Be prepared for common ailments by keeping a well-stocked medicine cabinet at home. The following list, recommended by the Royal Pharmaceutical Society, will help you deal with most minor ailments.
Make sure you seek advice from a pharmacist if you’re taking other medications as they can interact with each other. As with all medication both bought over the counter and those prescribed by your doctor, remember the following;
- Always follow the directions on medicine packets and information leaflets, and never take more than the stated dose
- Always keep medicines out of the sight and reach of children – a high, lockable cupboard in a cool, dry place is ideal
- Regularly check the expiry dates on a medicine – if a medicine is past its use-by date, don’t use it or throw it away: take it to your pharmacy, where it can be disposed of safely
- Speak with your Pharmacist – If you have questions about any medicines or you are unsure what is appropriate for your illness/ condition, ask your local pharmacist.
How your Pharmacist can help you
Your local pharmacist can help with many ailments. Pharmacists are trained professionals ready to give advice on the best treatment. Instead of booking an appointment with your GP, you can see your local pharmacist any time – just walk in.
Information about medication
Painkillers like paracetamol and ibuprofen are highly effective at relieving most minor aches and pains, such as headaches and period pain. These medicines also help with some minor ailments, such as the common cold, by reducing aches, pain and high temperatures. Paracetamol and ibuprofen also help reduce the inflammation seen in arthritis and sprains. Bear in mind the following;
- Ibuprofen must be taken with caution if you have certain conditions, such as asthma – check with your pharmacist if in doubt
- Pregnant women shouldn’t take ibuprofen – visit the ‘bumps pregnancy’ website to find out more about taking medicines when you’re pregnant
Decongestants are a type of medicine that can provide short-term relief for a blocked or stuffy nose. They work by reducing the swelling of the blood vessels in your nose, which helps open up the airways and are available as tablets, capsules, nasal sprays, liquids or powders.
If you have stomach ache or heartburn, a simple antacid will reduce stomach acidity and bring relief. Antacids come as chew-able tablets, tablets that dissolve in water, or in liquid form.
These are useful for dealing with allergies and insect bites. They’re also helpful if you have hay fever. Antihistamine creams are applied to the skin to soothe insect stings and bites, rashes and itching from stinging nettles. Tablets can help control hay fever symptoms and calm minor allergic reactions to food, and can also help calm itchiness during chickenpox.
Some antihistamines may cause drowsiness. Ask your pharmacist about this as there are some antihistamines which are less likely to cause drowsiness.
Diarrhoea is caused by a range of things, such as food poisoning or a stomach virus, and can happen without warning. It’s a good idea to keep an anti-diarrhoea medicine at home. Anti-diarrhoea remedies can quickly control the symptoms of diarrhoea, although they don’t deal with the underlying cause.
Speak to your GP or pharmacist for advice about a child with these symptoms.
Oral Re-hydration Salts
Fever, diarrhoea and vomiting make us lose water and essential minerals, and can lead to dehydration. Oral re-hydration salts, available at pharmacies, are an easy way to help restore your body’s natural balance of minerals and fluid, and help your recovery. But they don’t fight the cause of your illness, such as a virus or bacteria.
Keep a sun lotion of at least factor 15. Even fairly brief exposure to the sun can cause sunburn and increase your risk of skin cancer. Ensure your sunscreen provides UVA protection.
You can protect yourself against the sun further by wearing a hat and sunglasses, and by avoiding the sun during the hottest part of the day between 11am and 3pm.
A well-prepared first aid kit can help treat minor cuts, sprains and bruises, and reduce the risk of cuts becoming infected.
It should contain the following items:
- Bandages – can support injured limbs, such as a sprained wrist, and also apply direct pressure to larger cuts before being treated in hospital.

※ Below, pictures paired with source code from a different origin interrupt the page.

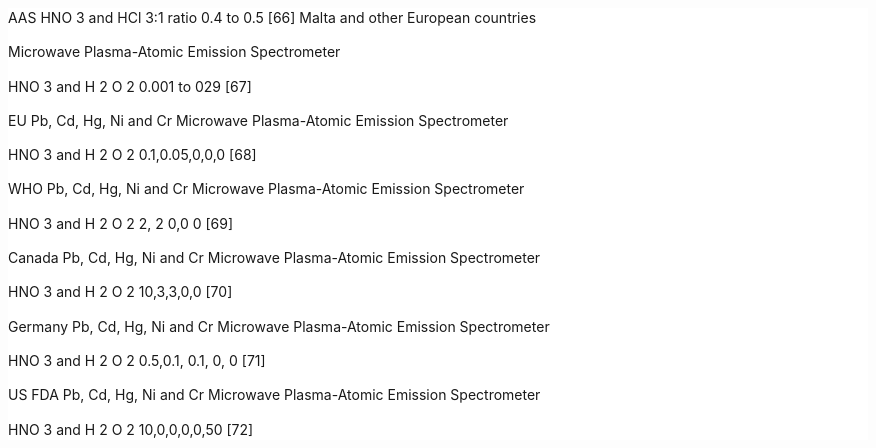 AAS 
HNO 3 and HCl 3:1 ratio 
0.4 to 0.5 
[66] 
Malta and other 
European countries 

Microwave Plasma-Atomic Emission 
Spectrometer 

HNO 3 and H 2 O 2 
0.001 to 029 
[67] 

EU 
Pb, Cd, Hg, Ni and Cr 
Microwave Plasma-Atomic Emission 
Spectrometer 

HNO 3 and H 2 O 2 
0.1,0.05,0,0,0 
[68] 

WHO 
Pb, Cd, Hg, Ni and Cr 
Microwave Plasma-Atomic Emission 
Spectrometer 

HNO 3 and H 2 O 2 
2, 2 0,0 0 
[69] 

Canada 
Pb, Cd, Hg, Ni and Cr 
Microwave Plasma-Atomic Emission 
Spectrometer 

HNO 3 and H 2 O 2 
10,3,3,0,0 
[70] 

Germany 
Pb, Cd, Hg, Ni and Cr 
Microwave Plasma-Atomic Emission 
Spectrometer 

HNO 3 and H 2 O 2 
0.5,0.1, 0.1, 0, 0 
[71] 

US FDA 
Pb, Cd, Hg, Ni and Cr 
Microwave Plasma-Atomic Emission 
Spectrometer 

HNO 3 and H 2 O 2 
10,0,0,0,0,50 
[72] 
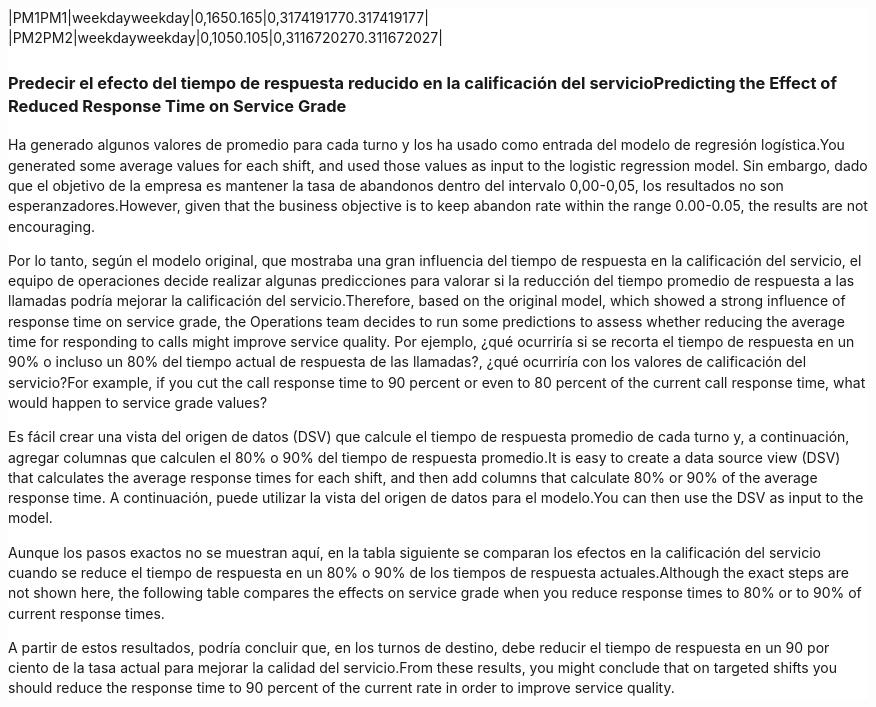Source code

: |<span data-ttu-id="0f68a-217">PM1</span><span class="sxs-lookup"><span data-stu-id="0f68a-217">PM1</span></span>|<span data-ttu-id="0f68a-218">weekday</span><span class="sxs-lookup"><span data-stu-id="0f68a-218">weekday</span></span>|<span data-ttu-id="0f68a-219">0,165</span><span class="sxs-lookup"><span data-stu-id="0f68a-219">0.165</span></span>|<span data-ttu-id="0f68a-220">0,317419177</span><span class="sxs-lookup"><span data-stu-id="0f68a-220">0.317419177</span></span>|  
|<span data-ttu-id="0f68a-221">PM2</span><span class="sxs-lookup"><span data-stu-id="0f68a-221">PM2</span></span>|<span data-ttu-id="0f68a-222">weekday</span><span class="sxs-lookup"><span data-stu-id="0f68a-222">weekday</span></span>|<span data-ttu-id="0f68a-223">0,105</span><span class="sxs-lookup"><span data-stu-id="0f68a-223">0.105</span></span>|<span data-ttu-id="0f68a-224">0,311672027</span><span class="sxs-lookup"><span data-stu-id="0f68a-224">0.311672027</span></span>|  
  
### <a name="predicting-the-effect-of-reduced-response-time-on-service-grade"></a><span data-ttu-id="0f68a-225">Predecir el efecto del tiempo de respuesta reducido en la calificación del servicio</span><span class="sxs-lookup"><span data-stu-id="0f68a-225">Predicting the Effect of Reduced Response Time on Service Grade</span></span>  
 <span data-ttu-id="0f68a-226">Ha generado algunos valores de promedio para cada turno y los ha usado como entrada del modelo de regresión logística.</span><span class="sxs-lookup"><span data-stu-id="0f68a-226">You generated some average values for each shift, and used those values as input to the logistic regression model.</span></span> <span data-ttu-id="0f68a-227">Sin embargo, dado que el objetivo de la empresa es mantener la tasa de abandonos dentro del intervalo 0,00-0,05, los resultados no son esperanzadores.</span><span class="sxs-lookup"><span data-stu-id="0f68a-227">However, given that the business objective is to keep abandon rate within the range 0.00-0.05, the results are not encouraging.</span></span>  
  
 <span data-ttu-id="0f68a-228">Por lo tanto, según el modelo original, que mostraba una gran influencia del tiempo de respuesta en la calificación del servicio, el equipo de operaciones decide realizar algunas predicciones para valorar si la reducción del tiempo promedio de respuesta a las llamadas podría mejorar la calificación del servicio.</span><span class="sxs-lookup"><span data-stu-id="0f68a-228">Therefore, based on the original model, which showed a strong influence of response time on service grade, the Operations team decides to run some predictions to assess whether reducing the average time for responding to calls might improve service quality.</span></span> <span data-ttu-id="0f68a-229">Por ejemplo, ¿qué ocurriría si se recorta el tiempo de respuesta en un 90% o incluso un 80% del tiempo actual de respuesta de las llamadas?, ¿qué ocurriría con los valores de calificación del servicio?</span><span class="sxs-lookup"><span data-stu-id="0f68a-229">For example, if you cut the call response time to 90 percent or even to 80 percent of the current call response time, what would happen to service grade values?</span></span>  
  
 <span data-ttu-id="0f68a-230">Es fácil crear una vista del origen de datos (DSV) que calcule el tiempo de respuesta promedio de cada turno y, a continuación, agregar columnas que calculen el 80% o 90% del tiempo de respuesta promedio.</span><span class="sxs-lookup"><span data-stu-id="0f68a-230">It is easy to create a data source view (DSV) that calculates the average response times for each shift, and then add columns that calculate 80% or 90% of the average response time.</span></span> <span data-ttu-id="0f68a-231">A continuación, puede utilizar la vista del origen de datos para el modelo.</span><span class="sxs-lookup"><span data-stu-id="0f68a-231">You can then use the DSV as input to the model.</span></span>  
  
 <span data-ttu-id="0f68a-232">Aunque los pasos exactos no se muestran aquí, en la tabla siguiente se comparan los efectos en la calificación del servicio cuando se reduce el tiempo de respuesta en un 80% o 90% de los tiempos de respuesta actuales.</span><span class="sxs-lookup"><span data-stu-id="0f68a-232">Although the exact steps are not shown here, the following table compares the effects on service grade when you reduce response times to 80% or to 90% of current response times.</span></span>  
  
 <span data-ttu-id="0f68a-233">A partir de estos resultados, podría concluir que, en los turnos de destino, debe reducir el tiempo de respuesta en un 90 por ciento de la tasa actual para mejorar la calidad del servicio.</span><span class="sxs-lookup"><span data-stu-id="0f68a-233">From these results, you might conclude that on targeted shifts you should reduce the response time to 90 percent of the current rate in order to improve service quality.</span></span>  
  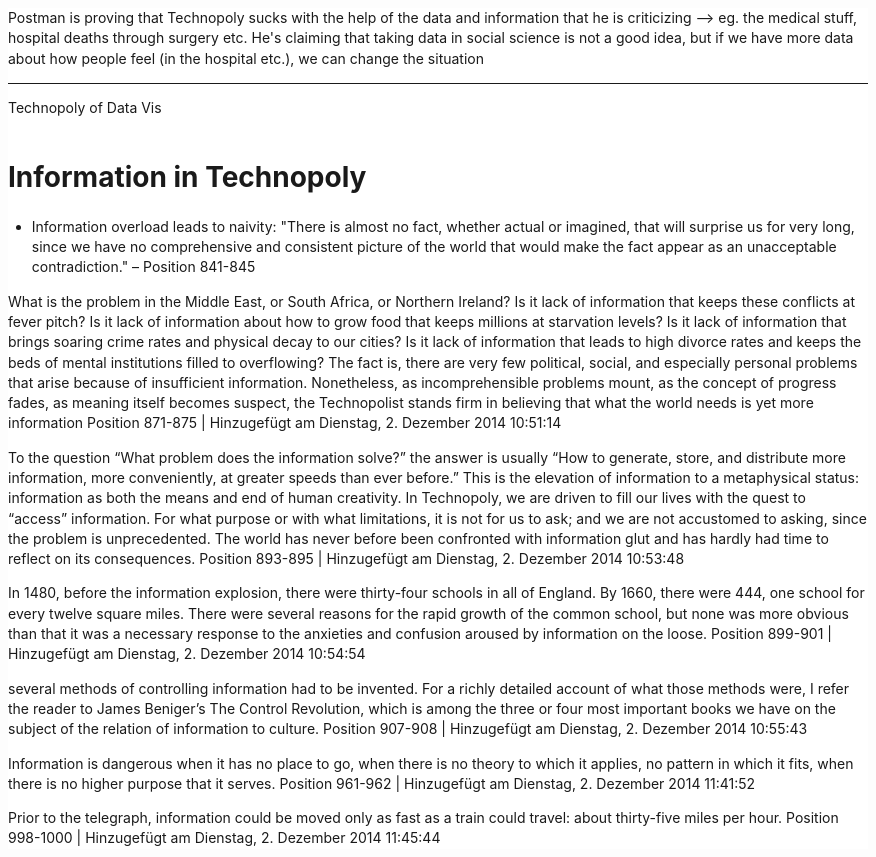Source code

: 

Postman is proving that Technopoly sucks with the help of the data and information that he is criticizing --> eg. the medical stuff, hospital deaths through surgery etc. He's claiming that taking data in social science is not a good idea, but if we have more data about how people feel (in the hospital etc.), we can change the situation 

---------
Technopoly of Data Vis


Information in Technopoly
=========

- Information overload leads to naivity: "There is almost no fact, whether actual or imagined, that will surprise us for very long, since we have no comprehensive and consistent picture of the world that would make the fact appear as an unacceptable contradiction." – Position 841-845 

What is the problem in the Middle East, or South Africa, or Northern Ireland? Is it lack of information that keeps these conflicts at fever pitch? Is it lack of information about how to grow food that keeps millions at starvation levels? Is it lack of information that brings soaring crime rates and physical decay to our cities? Is it lack of information that leads to high divorce rates and keeps the beds of mental institutions filled to overflowing? The fact is, there are very few political, social, and especially personal problems that arise because of insufficient information. Nonetheless, as incomprehensible problems mount, as the concept of progress fades, as meaning itself becomes suspect, the Technopolist stands firm in believing that what the world needs is yet more information
Position 871-875 | Hinzugefügt am Dienstag, 2. Dezember 2014 10:51:14

To the question “What problem does the information solve?” the answer is usually “How to generate, store, and distribute more information, more conveniently, at greater speeds than ever before.” This is the elevation of information to a metaphysical status: information as both the means and end of human creativity. In Technopoly, we are driven to fill our lives with the quest to “access” information. For what purpose or with what limitations, it is not for us to ask; and we are not accustomed to asking, since the problem is unprecedented. The world has never before been confronted with information glut and has hardly had time to reflect on its consequences.
Position 893-895 | Hinzugefügt am Dienstag, 2. Dezember 2014 10:53:48

In 1480, before the information explosion, there were thirty-four schools in all of England. By 1660, there were 444, one school for every twelve square miles. There were several reasons for the rapid growth of the common school, but none was more obvious than that it was a necessary response to the anxieties and confusion aroused by information on the loose.
Position 899-901 | Hinzugefügt am Dienstag, 2. Dezember 2014 10:54:54

several methods of controlling information had to be invented. For a richly detailed account of what those methods were, I refer the reader to James Beniger’s The Control Revolution, which is among the three or four most important books we have on the subject of the relation of information to culture.
Position 907-908 | Hinzugefügt am Dienstag, 2. Dezember 2014 10:55:43

Information is dangerous when it has no place to go, when there is no theory to which it applies, no pattern in which it fits, when there is no higher purpose that it serves.
Position 961-962 | Hinzugefügt am Dienstag, 2. Dezember 2014 11:41:52

Prior to the telegraph, information could be moved only as fast as a train could travel: about thirty-five miles per hour.
Position 998-1000 | Hinzugefügt am Dienstag, 2. Dezember 2014 11:45:44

- Plasters – a range of sizes, waterproof if possible.
- Eyewash solution – this will help wash out grit or dirt in the eyes.
- Thermometer – digital thermometers that you put in your mouth produce very accurate readings; an under-arm thermometer or an ear thermometer are good ways to read a baby or young child’s temperature.
- Sterile dressings – larger injuries should be covered with a sterile dressing to prevent infection until treatment can be given by a healthcare professional.
- Tweezers – for taking out splinters; if splinters are left in, they can cause discomfort and could become infected.
- Antiseptic – this can be used to clean cuts before they’re bandaged, and most can treat a range of conditions, including insect stings, ulcers and pimples; alcohol-free antiseptic wipes are useful to clean cuts.